OpenShift Virtualization Explained: Architecture, Use Cases, and Benefits

The way enterprises deploy and manage workloads is changing fast. What once ran exclusively on bulky virtual machines is now shifting toward lightweight, containerized environments. Yet for most organizations, virtual machines (VMs) aren’t going anywhere; they still power mission-critical applications, databases, and legacy systems that can’t be refactored overnight.

This creates a new kind of challenge: how do you bridge the gap between VMs and containers without managing two completely different infrastructures?

That’s where Red Hat OpenShift Virtualization comes in. Built on the open-source KubeVirt project, it brings the world of VMs into Kubernetes. It allows you to run, manage, and scale both virtual and containerized workloads on a single, unified OpenShift platform.

Excerpts from a layout annotation set
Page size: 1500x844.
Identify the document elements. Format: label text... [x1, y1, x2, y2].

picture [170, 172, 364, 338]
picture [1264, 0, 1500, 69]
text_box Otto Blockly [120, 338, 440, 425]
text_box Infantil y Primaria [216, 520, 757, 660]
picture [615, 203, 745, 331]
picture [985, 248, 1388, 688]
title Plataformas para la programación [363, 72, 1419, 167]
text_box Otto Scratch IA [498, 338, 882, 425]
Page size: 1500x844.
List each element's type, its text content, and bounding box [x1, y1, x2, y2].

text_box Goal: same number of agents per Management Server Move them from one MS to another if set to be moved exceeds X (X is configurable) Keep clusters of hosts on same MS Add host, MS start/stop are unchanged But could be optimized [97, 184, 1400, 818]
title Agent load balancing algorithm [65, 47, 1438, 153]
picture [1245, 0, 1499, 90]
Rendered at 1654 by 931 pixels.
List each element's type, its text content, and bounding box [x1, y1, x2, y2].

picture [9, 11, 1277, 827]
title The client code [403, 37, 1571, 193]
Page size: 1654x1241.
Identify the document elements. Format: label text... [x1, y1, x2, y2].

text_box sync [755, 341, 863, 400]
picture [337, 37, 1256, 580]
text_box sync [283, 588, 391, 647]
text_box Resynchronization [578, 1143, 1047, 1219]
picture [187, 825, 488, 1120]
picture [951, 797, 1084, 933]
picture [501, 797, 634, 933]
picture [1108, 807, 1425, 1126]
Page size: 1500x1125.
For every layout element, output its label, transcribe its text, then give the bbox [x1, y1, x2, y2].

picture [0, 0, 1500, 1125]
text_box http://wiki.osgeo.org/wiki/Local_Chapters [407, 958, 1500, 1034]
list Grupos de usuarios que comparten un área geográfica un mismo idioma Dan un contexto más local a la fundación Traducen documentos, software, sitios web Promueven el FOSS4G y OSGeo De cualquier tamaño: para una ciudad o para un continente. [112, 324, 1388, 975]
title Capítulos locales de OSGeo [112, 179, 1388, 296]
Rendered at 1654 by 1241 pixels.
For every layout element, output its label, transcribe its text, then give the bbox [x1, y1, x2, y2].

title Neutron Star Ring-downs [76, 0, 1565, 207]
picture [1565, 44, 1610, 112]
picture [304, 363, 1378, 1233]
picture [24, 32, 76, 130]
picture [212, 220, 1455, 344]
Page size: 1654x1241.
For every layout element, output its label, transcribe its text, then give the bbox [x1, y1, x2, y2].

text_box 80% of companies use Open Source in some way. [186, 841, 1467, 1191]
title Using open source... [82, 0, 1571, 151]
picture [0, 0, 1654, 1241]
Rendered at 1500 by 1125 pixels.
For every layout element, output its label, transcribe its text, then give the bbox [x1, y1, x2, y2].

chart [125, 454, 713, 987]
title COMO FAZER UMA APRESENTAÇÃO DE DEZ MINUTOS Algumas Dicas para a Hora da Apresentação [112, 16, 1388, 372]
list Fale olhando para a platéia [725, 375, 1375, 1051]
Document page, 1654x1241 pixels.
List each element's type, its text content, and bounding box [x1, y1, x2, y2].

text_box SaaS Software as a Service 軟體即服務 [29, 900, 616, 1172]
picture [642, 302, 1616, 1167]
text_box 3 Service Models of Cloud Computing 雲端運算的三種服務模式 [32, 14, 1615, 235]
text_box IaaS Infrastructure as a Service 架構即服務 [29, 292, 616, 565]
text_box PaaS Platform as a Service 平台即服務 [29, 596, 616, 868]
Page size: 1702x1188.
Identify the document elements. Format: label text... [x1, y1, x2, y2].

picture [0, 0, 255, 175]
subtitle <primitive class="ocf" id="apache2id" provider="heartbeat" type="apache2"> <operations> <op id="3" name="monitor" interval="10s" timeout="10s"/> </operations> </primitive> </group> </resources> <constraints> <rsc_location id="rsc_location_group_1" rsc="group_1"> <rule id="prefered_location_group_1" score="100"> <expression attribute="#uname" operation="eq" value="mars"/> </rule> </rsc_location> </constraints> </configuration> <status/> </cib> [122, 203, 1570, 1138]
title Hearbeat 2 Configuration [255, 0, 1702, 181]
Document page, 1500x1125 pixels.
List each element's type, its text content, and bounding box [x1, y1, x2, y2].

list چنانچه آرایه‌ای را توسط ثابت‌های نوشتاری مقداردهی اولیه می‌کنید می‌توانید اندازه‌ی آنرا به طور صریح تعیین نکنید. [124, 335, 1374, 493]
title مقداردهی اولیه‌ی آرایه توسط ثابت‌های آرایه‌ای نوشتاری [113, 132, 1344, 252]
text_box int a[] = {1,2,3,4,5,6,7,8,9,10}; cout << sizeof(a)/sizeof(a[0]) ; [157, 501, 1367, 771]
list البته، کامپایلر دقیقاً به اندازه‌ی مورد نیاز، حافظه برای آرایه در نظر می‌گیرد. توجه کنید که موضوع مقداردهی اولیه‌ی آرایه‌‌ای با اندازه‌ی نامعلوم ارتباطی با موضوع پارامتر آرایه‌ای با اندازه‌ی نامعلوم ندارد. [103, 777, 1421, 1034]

Written instruction: Rewrite the passage of the OpenShift Virtualization article that begins with "OpenShift Virtualization Explained: Architecture, Use" and ends after "completely different infrastructures?", replacing "VMs" with "virtual servers" throughout.

Finished exercise:
OpenShift Virtualization Explained: Architecture, Use Cases, and Benefits

The way enterprises deploy and manage workloads is changing fast. What once ran exclusively on bulky virtual machines is now shifting toward lightweight, containerized environments. Yet for most organizations, virtual machines (virtual servers) aren’t going anywhere; they still power mission-critical applications, databases, and legacy systems that can’t be refactored overnight.

This creates a new kind of challenge: how do you bridge the gap between virtual servers and containers without managing two completely different infrastructures?